> **SELECTED EXCERPT**
******
Again, it's just in the process of having that beautiful discussion that often they will, organizations will come to that light themselves. You don't need to force it upon them and certainly the organizations I've seen most successful with a rev-ops paradigm as their core revenue motion in their business is when they've had a role of a COO or a CRO or a CFO that's a little bit operational, even a classical senior is helpful. Just a senior leader that starts to walk in the direction of, I actually can work across these functions. I don't need to just necessarily be, operations only and putting my blinders on. Very cool. And so again, going back to what you shared earlier, this is about creating symbiosis across the whole organization.
We're all here to create revenue, support our clients, but if we silo ourselves, that's going to create friction and that's going to create resistance overall. Is that accurate?
100%. That's the crux.

[13:09] Love senior-level leadership. We got RevOps. We got all that. All right, let's deal with the elephant in the room. Salespeople don't like CRMs. They don't like automation. They don't like sequences. They don't like AI. It's all nonsense, but we got to address it.
How have you addressed that with your clients in the past?
******
> **DATA**

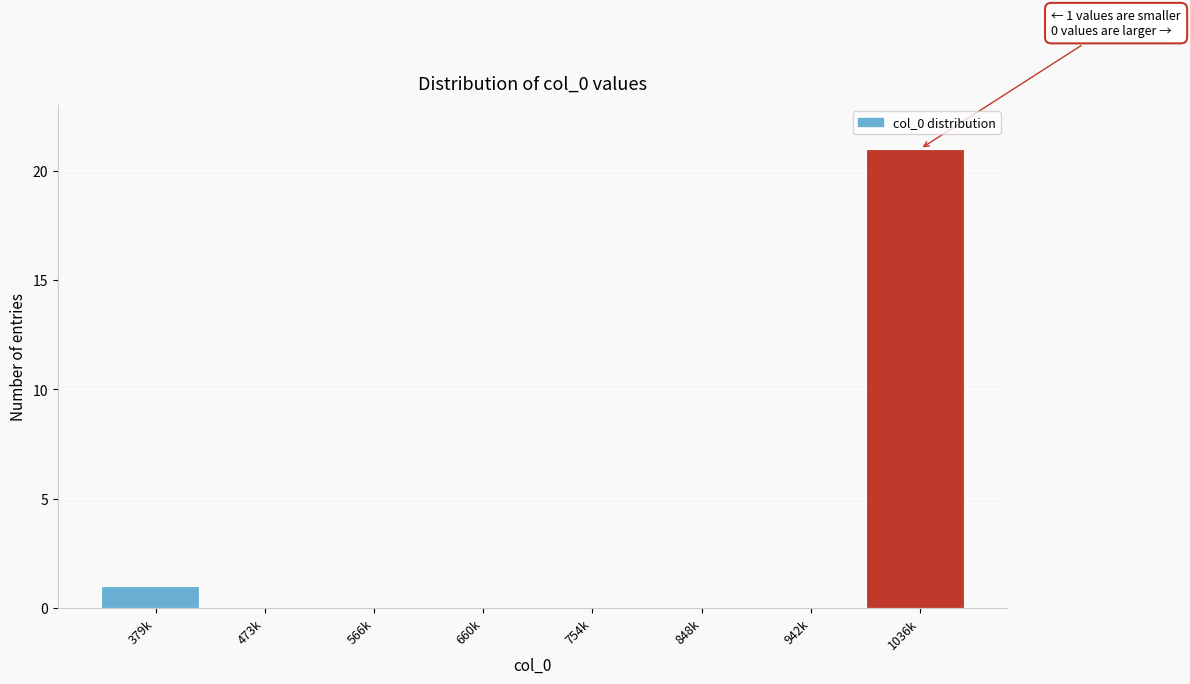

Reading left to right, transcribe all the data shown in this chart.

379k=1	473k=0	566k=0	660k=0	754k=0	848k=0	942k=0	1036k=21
******
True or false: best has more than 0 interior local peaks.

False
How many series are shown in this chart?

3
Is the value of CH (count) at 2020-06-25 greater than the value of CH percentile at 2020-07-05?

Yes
******
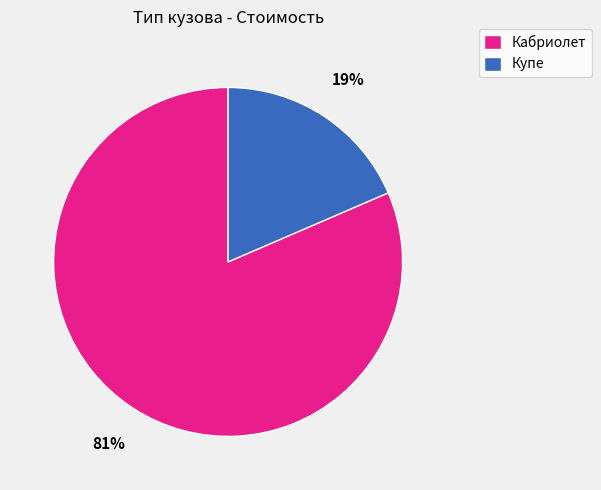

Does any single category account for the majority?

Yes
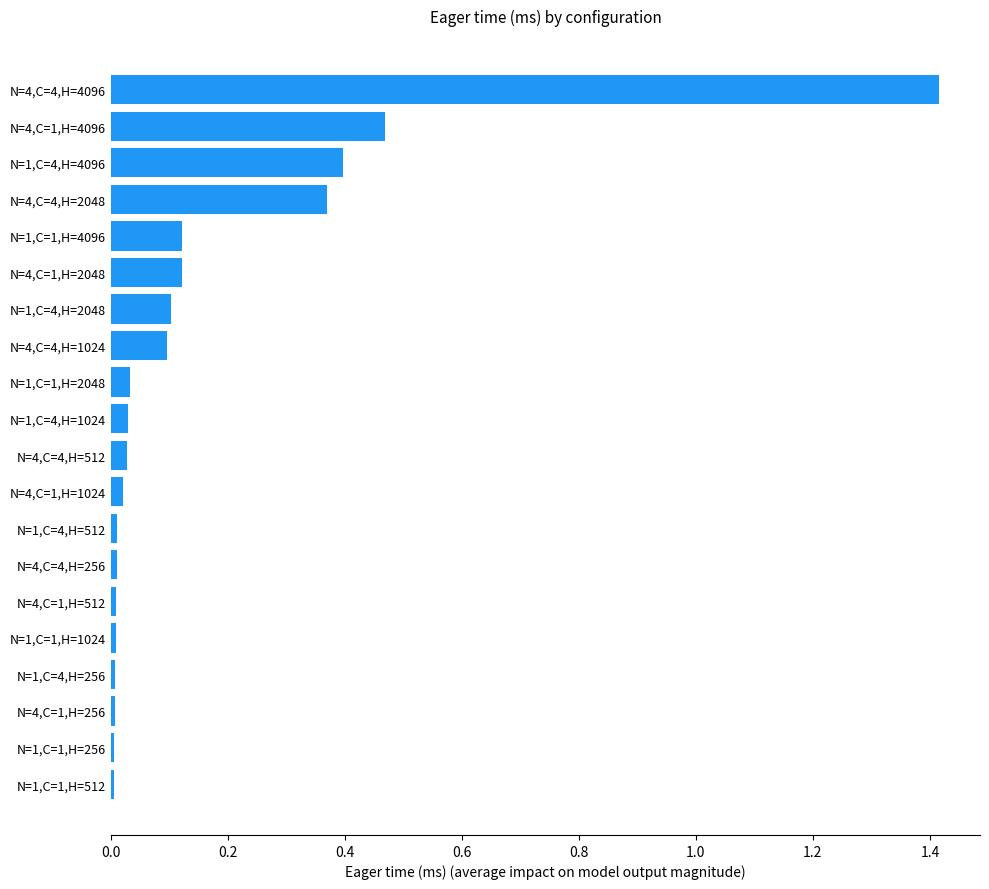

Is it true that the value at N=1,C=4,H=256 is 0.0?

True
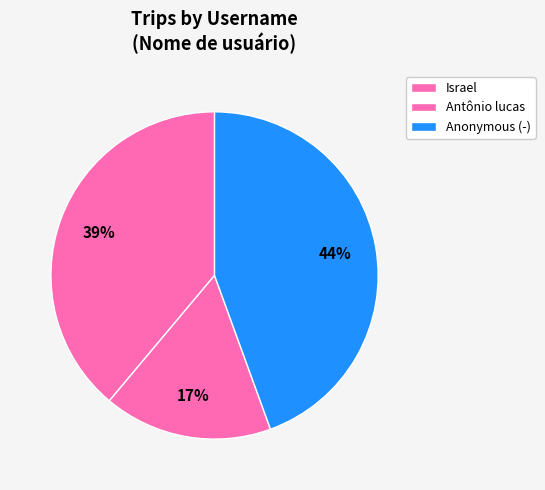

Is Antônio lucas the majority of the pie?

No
******
> **EXERCISE INSTRUCTIONS**
1. In the RevOps interview, condense the paragraph beginning "[13:09] Love senior-level leadership" into a short bulleted list that keeps its main points.
2. Repeat the stretch of the RevOps interview from "We're all here" through "Is that accurate?".
3. Pick up the RevOps interview after its last line and continue it.

> **RESPONSE LIST**
1.
- The speaker is in favor of senior-level leadership and RevOps.
- The speaker then turns to the obvious problem: salespeople dislike CRMs, automation, sequences, and AI.
- The speaker calls that resistance nonsense but says it has to be addressed.

2.
We're all here to create revenue, support our clients, but if we silo ourselves, that's going to create friction and that's going to create resistance overall. Is that accurate?

3.
Well, I think we go back to… I was brought up on the 20th year of the school of thought and and the family techniques. I really have grown up in the school of the old school. I would say.

[13:39] Paradigms of sales, the sales motions that were customer focused. I think one of the ways that you can get a salesperson to start shifting their mindset to not seeing those things as a chore or a task is directly tie a KPI to the output of that action and make that action so easy for them that it actually serves them in their day. It gives them ideas. If you've got Clary or some of these other tools giving you the insights that you need and maybe a pop-up, that's like, hey, you haven't updated the close date this opt-in and your boss is going to give you a hard time about that. Things like that can just be really simple. Einstein was one of my favorite things that came out of Salesforce in the last 15 years was that ability for a CRM data point to offer a next best action for a salesperson. So I think whilst RevOps is fantastic for the customer, it's also really cool for internal operations and the salespeople too.

[14:39] And if you can kind of get them giving suggestions, creating the backlog, getting them out of the process and also make your most resistant salesperson the hero of the story because they would then lead the others along the way.
Yeah, we all like to be heroes in our own stories. And in my book on change, one of the things we talk about is, you know, sometimes we got to get cousin, cousin Susan or cousin Steve to go down and tell everybody what mom and dad's been telling them.
And they're like, Oh, now I get it. You know, Steve and Susan are doing it this way. So I should do it this way too. So yeah, that really, that really resonates with me.

[15:16] I'm loving this idea of creating a symbiotic revenue generating organization across multiple different functional groups and getting people involved.
Now that we've got this ball rolling, so yay, we've started somewhere.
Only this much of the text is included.